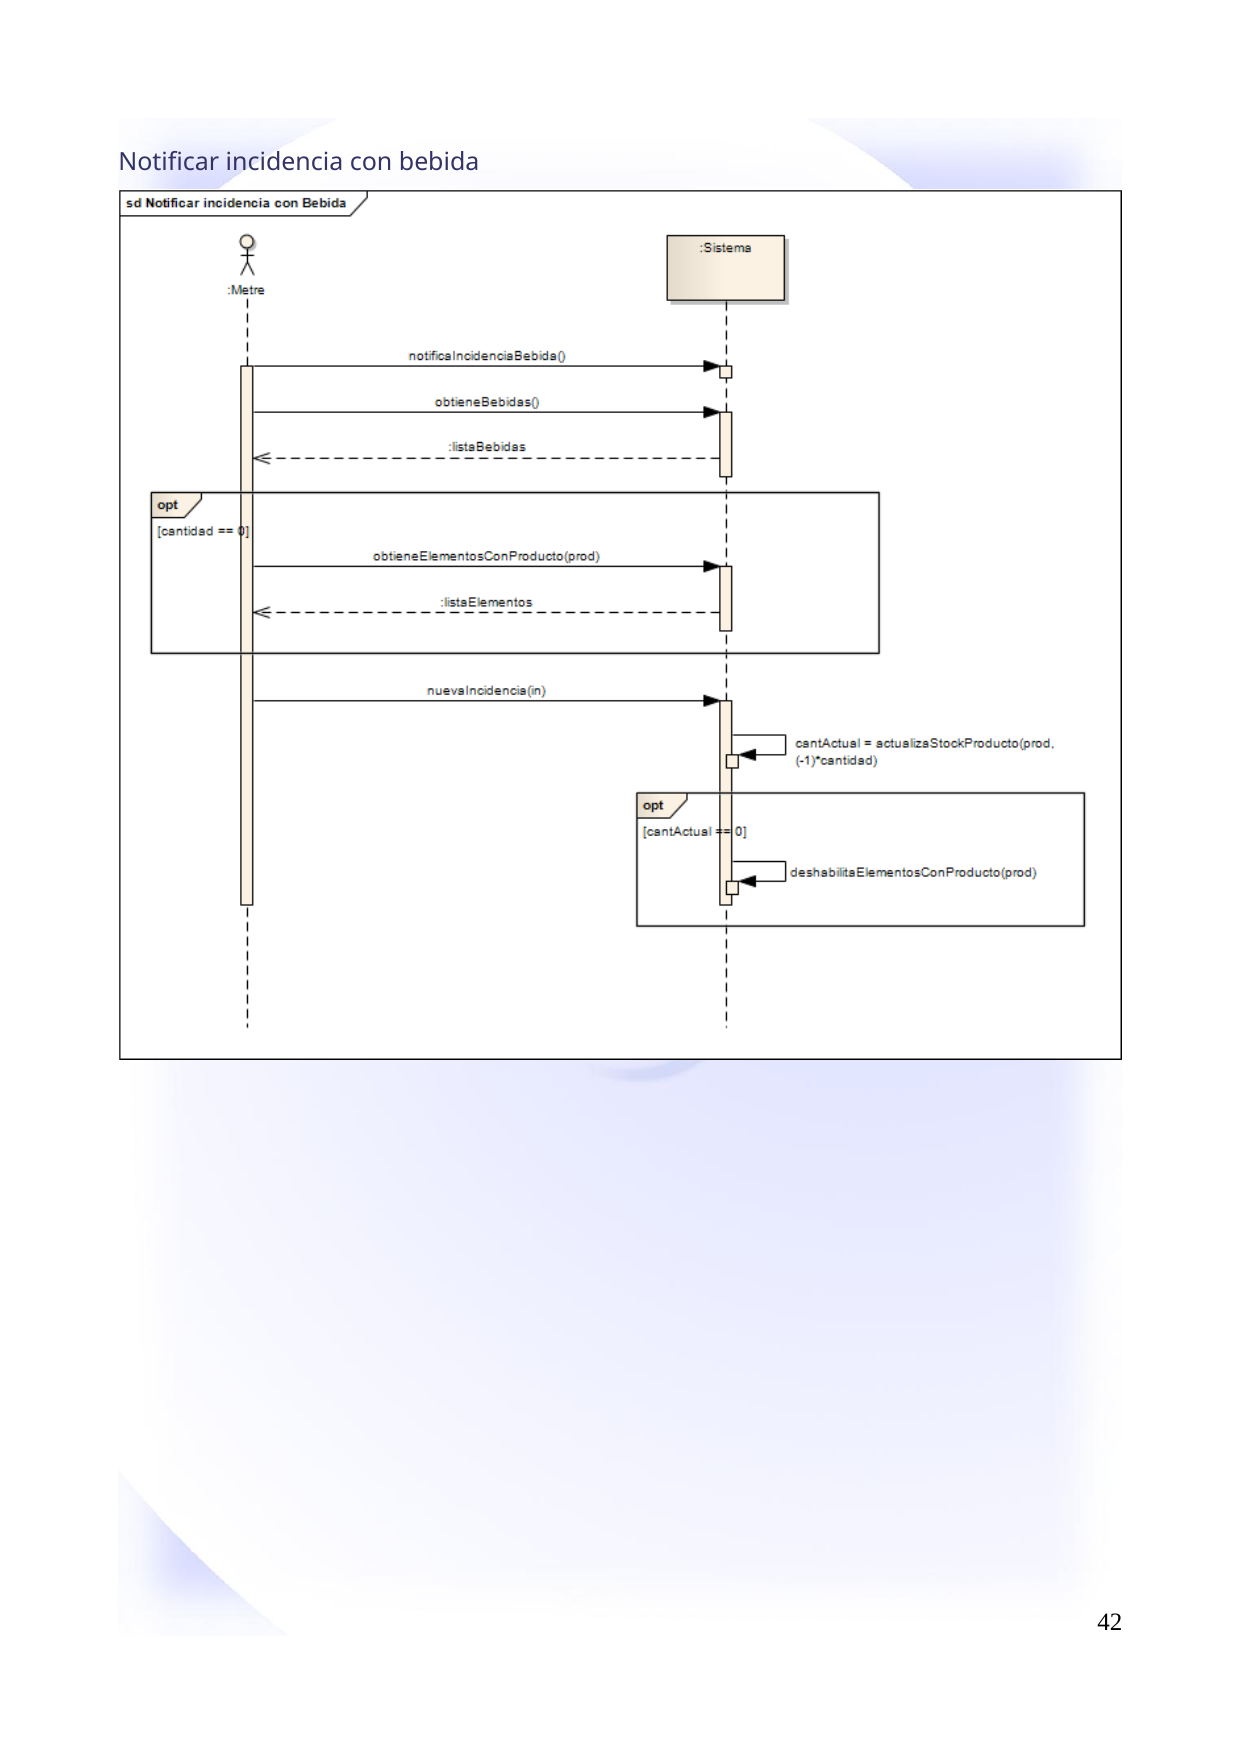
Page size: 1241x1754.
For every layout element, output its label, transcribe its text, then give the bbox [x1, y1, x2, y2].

picture [118, 118, 1122, 143]
picture [118, 177, 1122, 1636]
subtitle Notificar incidencia con bebida [118, 143, 1122, 177]
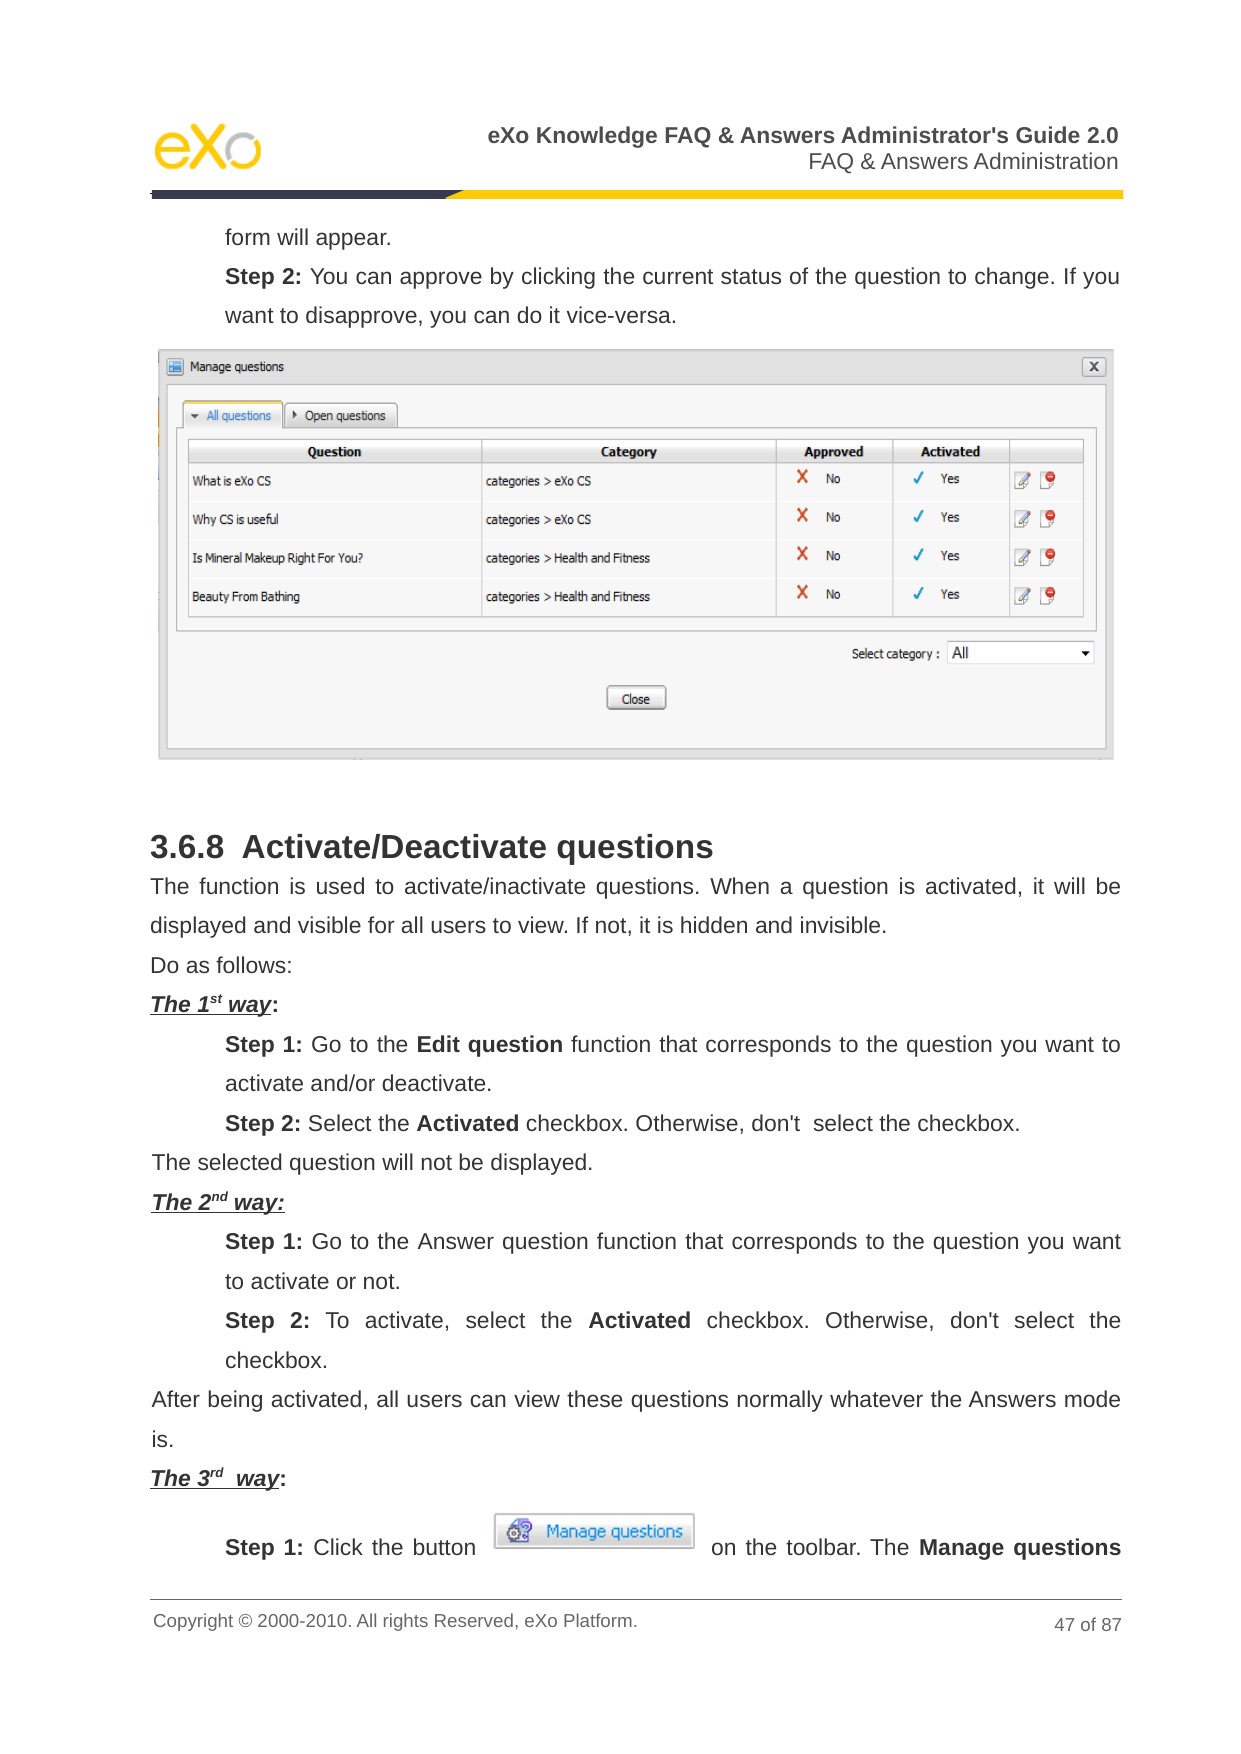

THE REQUEST: Return every line of the data above word for word, and leave out the pictures.

ANSWER BELOW:
Page size: 1241x1754.
For every layout element, output its label, transcribe its text, then give the bbox [x1, y1, x2, y2].

picture [118, 118, 1122, 143]
picture [118, 177, 1122, 1636]
subtitle Notificar incidencia con bebida [118, 143, 1122, 177]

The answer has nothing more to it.